Daniel arrived to a rehearsal with Michael Sushel and me and ended up giving all his notes in Italian. (I’m kinda glad I took crash Italian my last summer at UCLA now.) But what got accomplished was almost indescribable. But interpretation went to the next level – as now it became how phrasing, tempo, dynamics, everything, were going to be interwoven with the orchestra.
I have always liked working with people who know more than me. They make you run faster and work harder. Training with Heewon and Michael has been just that and more.
As I write this, the final original piece, “Concerto in Crayon” is just about to be completed. It isn’t a concerto, by the way, but it sounds good with the alliteration. If you haven’t heard the story, this piece is based on my nephew Kai, who loves to draw. He has a fascination with arrows, volcanos, pirates, and even guns. While there is another original on the program, which is suite from a film score years ago, this was the first time I have really written anything with a blank canvas.
I’m not going to lie, I love Pixar scores, and while before I really made an effort to create something that I was sure was new sounding… using weird dissonance and atonal passages (you’re hear some of that in “The Norwood Affair”), for this one, I’ve just said I’m going to write what I want to, and hopefully it doesn’t sound like anything already written. (I am pretty sure I heard something that reminds me of “Finding Nemo”).

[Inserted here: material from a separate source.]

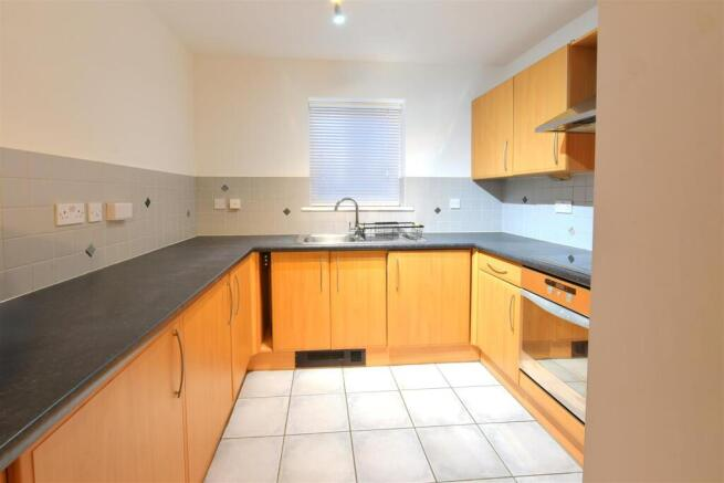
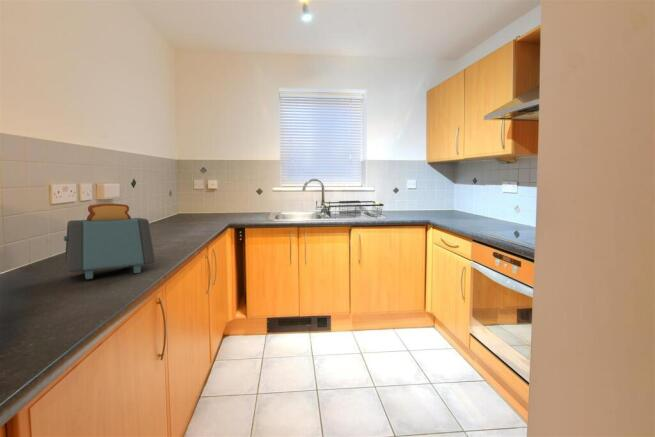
+ toaster [63,202,156,280]
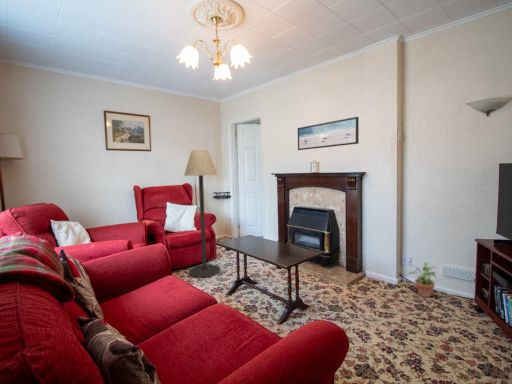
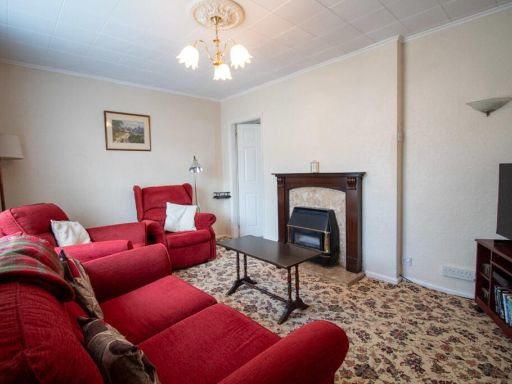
- floor lamp [183,149,221,279]
- wall art [297,116,360,151]
- potted plant [407,261,437,298]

In “Crayon”, a simple melody at the beginning represents Kai sitting down to draw, with the occasional chromatic augmented 4th runs serving as him crossing out whatever he just drew. He sketches on to create a battle with his theme coming back in a minor key to portray him as a grown up hero in war as he attempts to rescue the princess. (I’m not sure he actually draws princesses because he’s still in the age range where girls are yucky I think).

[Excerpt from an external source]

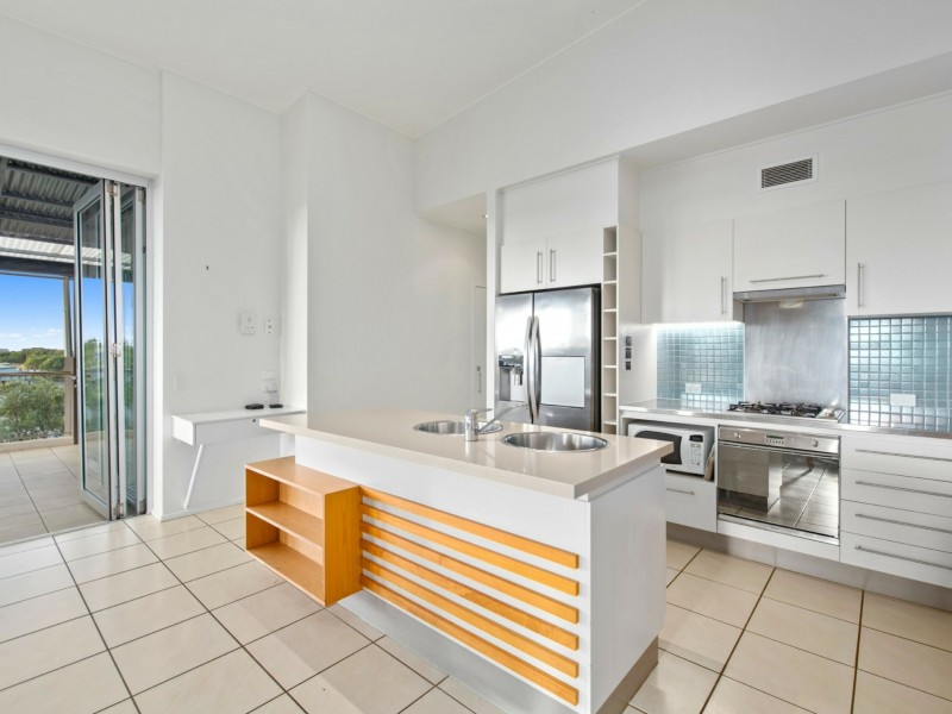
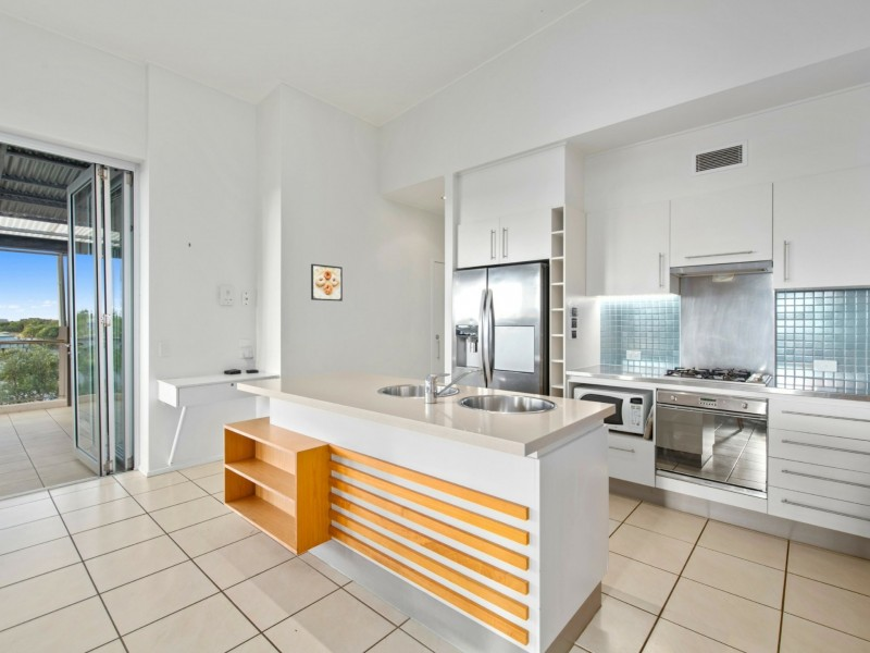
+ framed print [310,263,344,303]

I was asked to write a lot of percussion in – and I did… maybe too much… so much that we’ll be needing help from some audience members. So everyone please practice counting to 4, so if you’re called on stage you’ll be ready. I’m also using the piano as a true percussion instrument, with one passage where there is drumming on the strings. (Please don’t spill this to the theatre, as I haven’t told them I’d be doing this to their piano yet.)
Yes, I am still eyeballing the money… and chasing sponsorships. (So if anyone knows anyone. Ha).
The concert math is pretty appalling with the Dream Orchestra organization ultimately bringing in less than $2000 of a $32,000 budget after Daniel at our first meeting said he'd bring in 400 people and I'd bring in 400 people. (400 x $25. Huh). He tells me later that he didn't say they'd all be paying. But I brought in 500 and his portion of the house of very sparse. When he walked around complaining that he wasn't getting paid for this, I geniuinely was able to laugh.
I am however truly grateful for all the support I have gotten from friends and family… and for all of you trekking in from out of town for the show… from San Francisco, Phoenix, San Diego, Albuquerque and New York. It really does mean a lot…. And for everyone locally taking the time out of your schedule.
Thank you everyone for your support! See you in (ask one of the people who sends me the countdown) days!